THE PROBLEM ▸
Render the lines of all the records below as a JSON list of strings, one string per line and with blank lines omitted. Leave the pictures out of your answer.

#### DATASET ROWS

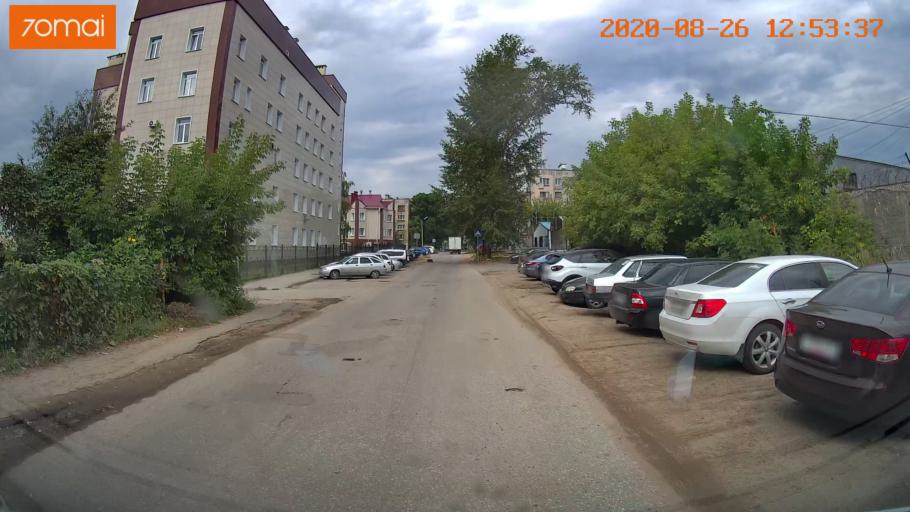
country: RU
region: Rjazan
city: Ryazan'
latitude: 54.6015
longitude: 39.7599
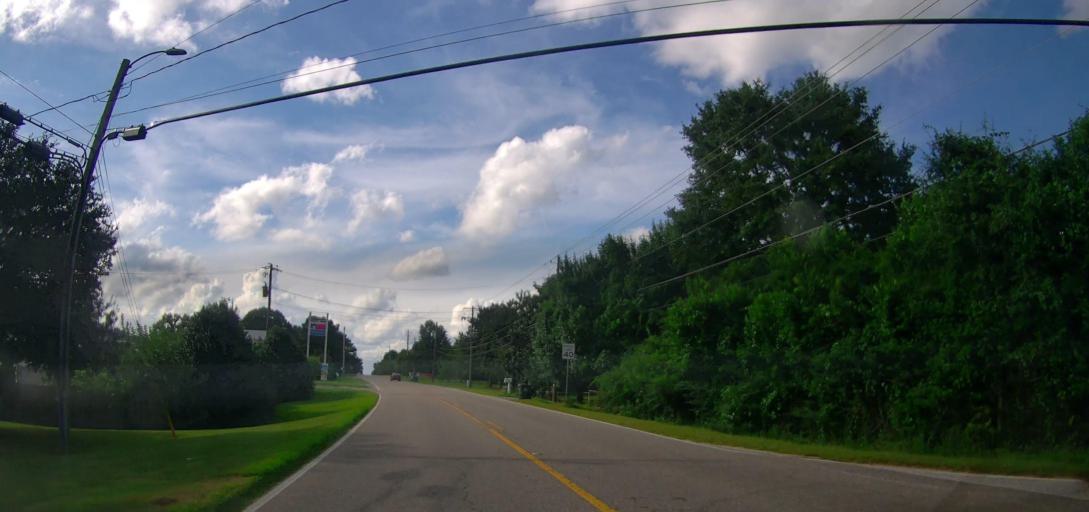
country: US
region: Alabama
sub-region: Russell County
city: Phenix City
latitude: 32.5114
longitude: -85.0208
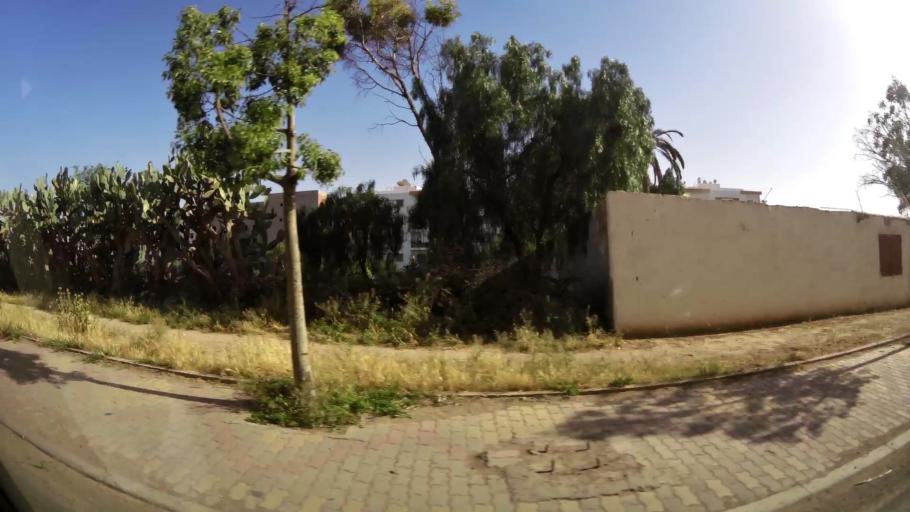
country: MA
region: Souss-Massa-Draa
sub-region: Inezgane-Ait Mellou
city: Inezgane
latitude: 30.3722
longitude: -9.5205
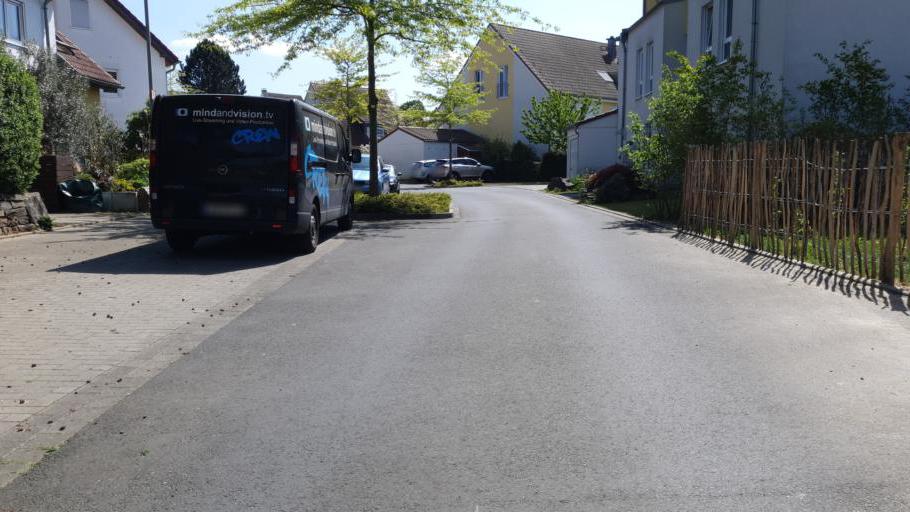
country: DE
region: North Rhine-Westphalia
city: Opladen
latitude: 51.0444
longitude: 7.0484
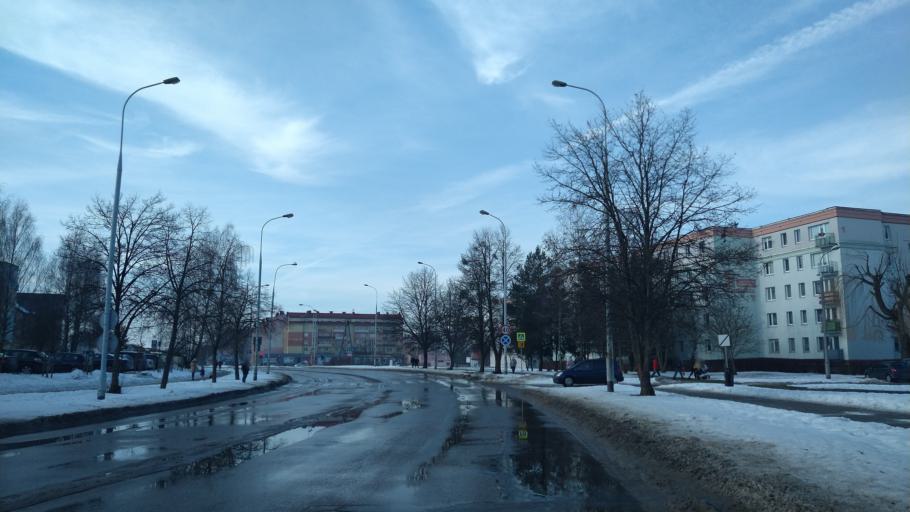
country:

########

TASK RESPONSE ▸
[
  "country: RU",
  "region: Rjazan",
  "city: Ryazan'",
  "latitude: 54.6015",
  "longitude: 39.7599",
  "country: US",
  "region: Alabama",
  "sub-region: Russell County",
  "city: Phenix City",
  "latitude: 32.5114",
  "longitude: -85.0208",
  "country: MA",
  "region: Souss-Massa-Draa",
  "sub-region: Inezgane-Ait Mellou",
  "city: Inezgane",
  "latitude: 30.3722",
  "longitude: -9.5205",
  "country: DE",
  "region: North Rhine-Westphalia",
  "city: Opladen",
  "latitude: 51.0444",
  "longitude: 7.0484",
  "country:"
]